1.27.2006

Muscles

Today I saw a Christopher Lee (complete with nice suit) look alike at a used CD store and a body builder maintenance man. Funny.

What do most body builders do for a living anyway? Keeping with body builders I highly suggest looking up a recent photo of Carrot Top.

1.22.2006

Bitching

Today while driving I thought about what my intentions were when I first started rarely writing. I realized my main purpose in blogging was to complain. Sure there's plenty of more interesting and worthwhile things to write about. Despite that I feel bitching is the way to go. With that said I shall continue.
Today at the photo lab I learned to always be an asshole. Two customers come in ten minutes before I'm supposed to leave and 50 minutes after I'm supposed to take orders. Despite that I let her load her pictures on a computer because she said she would to be done quick. I turned around to take care of something and then turn around to find that she invited her tattoo covered and gaged eared boyfriend to join in and work on another machine. After waiting I stepped over to the machines to turn off the ones they weren't using. The first screen of the software is tricky so I explained it to her and then headed to the back get my coat. When I came back the meat headed boyfriend turns around a tells me I told her to "push the wrong buttons." I then restate what I told her. He returns to his stone face refuses to acknowledge me. He then grabs a receipt and crumples it in his hands and walks over to his grocery cart.
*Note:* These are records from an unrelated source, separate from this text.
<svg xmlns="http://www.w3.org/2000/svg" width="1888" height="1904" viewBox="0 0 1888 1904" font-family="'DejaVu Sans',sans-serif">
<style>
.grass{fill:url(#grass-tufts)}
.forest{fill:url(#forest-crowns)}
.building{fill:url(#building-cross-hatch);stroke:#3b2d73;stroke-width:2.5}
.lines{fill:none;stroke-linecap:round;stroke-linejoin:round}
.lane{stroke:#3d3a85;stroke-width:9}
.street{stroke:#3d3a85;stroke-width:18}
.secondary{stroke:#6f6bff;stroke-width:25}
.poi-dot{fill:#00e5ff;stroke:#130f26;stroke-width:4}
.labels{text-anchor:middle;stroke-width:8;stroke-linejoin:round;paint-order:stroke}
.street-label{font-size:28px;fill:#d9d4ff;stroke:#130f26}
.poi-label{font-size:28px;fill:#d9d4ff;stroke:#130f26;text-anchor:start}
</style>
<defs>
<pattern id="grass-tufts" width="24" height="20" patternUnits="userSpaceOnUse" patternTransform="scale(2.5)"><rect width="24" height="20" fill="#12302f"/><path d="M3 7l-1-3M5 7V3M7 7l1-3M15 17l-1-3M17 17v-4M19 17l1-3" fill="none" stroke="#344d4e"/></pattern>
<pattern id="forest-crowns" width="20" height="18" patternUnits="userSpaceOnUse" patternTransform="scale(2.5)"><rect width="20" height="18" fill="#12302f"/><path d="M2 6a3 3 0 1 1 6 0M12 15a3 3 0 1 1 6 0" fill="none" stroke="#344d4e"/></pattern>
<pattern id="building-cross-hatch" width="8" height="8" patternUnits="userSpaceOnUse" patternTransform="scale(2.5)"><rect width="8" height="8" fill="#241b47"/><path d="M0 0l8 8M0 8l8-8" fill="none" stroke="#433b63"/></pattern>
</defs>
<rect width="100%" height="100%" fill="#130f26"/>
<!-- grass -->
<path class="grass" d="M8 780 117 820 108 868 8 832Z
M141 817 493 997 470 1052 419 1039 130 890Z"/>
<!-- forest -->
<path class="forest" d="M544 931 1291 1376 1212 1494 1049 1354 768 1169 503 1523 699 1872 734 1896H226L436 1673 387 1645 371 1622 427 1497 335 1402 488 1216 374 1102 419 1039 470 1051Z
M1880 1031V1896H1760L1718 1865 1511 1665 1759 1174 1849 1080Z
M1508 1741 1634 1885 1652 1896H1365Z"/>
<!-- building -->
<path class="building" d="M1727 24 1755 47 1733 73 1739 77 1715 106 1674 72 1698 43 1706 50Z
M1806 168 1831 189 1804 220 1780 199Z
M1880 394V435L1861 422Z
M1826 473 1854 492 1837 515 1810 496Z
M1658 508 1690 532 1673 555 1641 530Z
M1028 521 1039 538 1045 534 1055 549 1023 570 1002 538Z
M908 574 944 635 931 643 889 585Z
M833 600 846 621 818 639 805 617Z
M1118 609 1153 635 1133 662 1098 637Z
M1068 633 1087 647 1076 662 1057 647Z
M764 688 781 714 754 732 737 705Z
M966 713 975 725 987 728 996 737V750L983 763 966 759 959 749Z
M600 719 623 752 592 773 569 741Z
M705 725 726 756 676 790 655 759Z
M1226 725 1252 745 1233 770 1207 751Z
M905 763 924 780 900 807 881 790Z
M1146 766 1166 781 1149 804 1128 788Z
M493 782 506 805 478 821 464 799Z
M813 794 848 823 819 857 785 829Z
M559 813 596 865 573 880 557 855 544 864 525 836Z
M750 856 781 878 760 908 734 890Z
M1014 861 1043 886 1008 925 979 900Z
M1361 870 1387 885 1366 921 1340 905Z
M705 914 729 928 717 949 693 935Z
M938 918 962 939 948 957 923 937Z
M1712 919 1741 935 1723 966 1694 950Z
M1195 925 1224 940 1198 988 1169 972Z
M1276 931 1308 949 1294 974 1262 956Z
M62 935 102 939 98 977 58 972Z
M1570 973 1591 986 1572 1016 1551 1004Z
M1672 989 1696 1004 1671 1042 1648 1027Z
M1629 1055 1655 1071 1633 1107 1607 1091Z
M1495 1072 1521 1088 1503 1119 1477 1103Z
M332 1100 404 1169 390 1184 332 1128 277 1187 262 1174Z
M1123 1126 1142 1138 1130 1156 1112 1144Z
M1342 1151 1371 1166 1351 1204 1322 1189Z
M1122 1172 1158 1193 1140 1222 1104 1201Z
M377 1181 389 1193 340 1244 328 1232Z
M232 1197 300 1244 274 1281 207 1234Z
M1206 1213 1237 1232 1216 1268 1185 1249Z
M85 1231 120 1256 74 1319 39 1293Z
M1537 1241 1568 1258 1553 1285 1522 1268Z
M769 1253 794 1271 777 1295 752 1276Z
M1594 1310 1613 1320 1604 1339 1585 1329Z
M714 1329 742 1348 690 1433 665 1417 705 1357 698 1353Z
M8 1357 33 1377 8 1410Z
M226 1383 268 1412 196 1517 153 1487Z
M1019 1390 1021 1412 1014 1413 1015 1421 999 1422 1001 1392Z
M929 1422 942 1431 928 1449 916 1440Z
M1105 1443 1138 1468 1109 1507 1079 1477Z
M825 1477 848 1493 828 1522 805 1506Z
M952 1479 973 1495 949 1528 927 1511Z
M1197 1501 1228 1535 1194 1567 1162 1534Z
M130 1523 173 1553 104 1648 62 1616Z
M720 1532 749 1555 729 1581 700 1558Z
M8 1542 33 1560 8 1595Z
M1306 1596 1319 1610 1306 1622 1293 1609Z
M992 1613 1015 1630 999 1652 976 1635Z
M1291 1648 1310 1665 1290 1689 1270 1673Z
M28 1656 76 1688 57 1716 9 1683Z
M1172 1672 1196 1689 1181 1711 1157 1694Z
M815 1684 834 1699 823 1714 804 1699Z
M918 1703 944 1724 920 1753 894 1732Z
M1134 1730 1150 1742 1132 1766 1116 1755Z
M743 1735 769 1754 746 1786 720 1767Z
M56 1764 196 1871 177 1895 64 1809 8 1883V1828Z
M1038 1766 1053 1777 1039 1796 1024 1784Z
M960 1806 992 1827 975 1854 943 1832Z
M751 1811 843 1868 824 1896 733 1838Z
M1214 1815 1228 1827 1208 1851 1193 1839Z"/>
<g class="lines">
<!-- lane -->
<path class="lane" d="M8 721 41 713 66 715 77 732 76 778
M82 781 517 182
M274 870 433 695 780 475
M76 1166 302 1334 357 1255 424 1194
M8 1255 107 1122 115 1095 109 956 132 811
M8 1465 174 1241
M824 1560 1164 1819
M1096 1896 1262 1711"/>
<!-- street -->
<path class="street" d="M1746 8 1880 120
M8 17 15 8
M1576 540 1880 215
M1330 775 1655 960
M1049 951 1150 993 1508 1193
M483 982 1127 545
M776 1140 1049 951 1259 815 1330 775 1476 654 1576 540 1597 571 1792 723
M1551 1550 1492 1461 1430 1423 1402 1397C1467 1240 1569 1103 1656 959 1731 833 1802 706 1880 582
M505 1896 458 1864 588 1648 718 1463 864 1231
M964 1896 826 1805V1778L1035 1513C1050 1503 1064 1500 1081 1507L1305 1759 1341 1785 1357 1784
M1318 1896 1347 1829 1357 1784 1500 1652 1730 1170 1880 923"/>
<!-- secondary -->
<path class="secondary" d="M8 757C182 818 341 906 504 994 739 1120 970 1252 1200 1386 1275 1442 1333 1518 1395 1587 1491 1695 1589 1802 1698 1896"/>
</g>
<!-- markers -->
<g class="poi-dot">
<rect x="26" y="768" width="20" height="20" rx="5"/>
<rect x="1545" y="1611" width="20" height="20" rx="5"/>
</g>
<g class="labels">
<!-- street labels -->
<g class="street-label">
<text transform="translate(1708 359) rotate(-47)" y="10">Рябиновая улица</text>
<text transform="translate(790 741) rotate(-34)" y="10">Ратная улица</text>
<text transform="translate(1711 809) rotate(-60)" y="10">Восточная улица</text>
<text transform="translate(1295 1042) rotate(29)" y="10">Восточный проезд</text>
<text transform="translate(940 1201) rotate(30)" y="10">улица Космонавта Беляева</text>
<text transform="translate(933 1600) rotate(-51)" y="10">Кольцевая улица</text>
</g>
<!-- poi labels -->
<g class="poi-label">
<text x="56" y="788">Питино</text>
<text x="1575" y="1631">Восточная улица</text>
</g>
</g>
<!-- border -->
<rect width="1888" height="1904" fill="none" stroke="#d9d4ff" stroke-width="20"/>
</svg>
The situation made me so mad I wanted to grab the girl's $400 camera and shot put it as far as I could. Honestly it's ridiculous to try to push a shopping cart angrily. But I'll admit I do see it often.

1.06.2006

2005


Well 2005 has changed into 2006. This is going to welcome change for me. 2005 was pretty lousy all around. Burglaries, hurricanes, and a tsunami all contributed to a horrible year. It wasn't a good year for me and even worse year for those around me.

Hopes are high for 2006. I'm hoping to be rich and famous by this time next year.

P.S. I apparently I have stigmata on my feet. I'll keep you posted if God starts talking to me.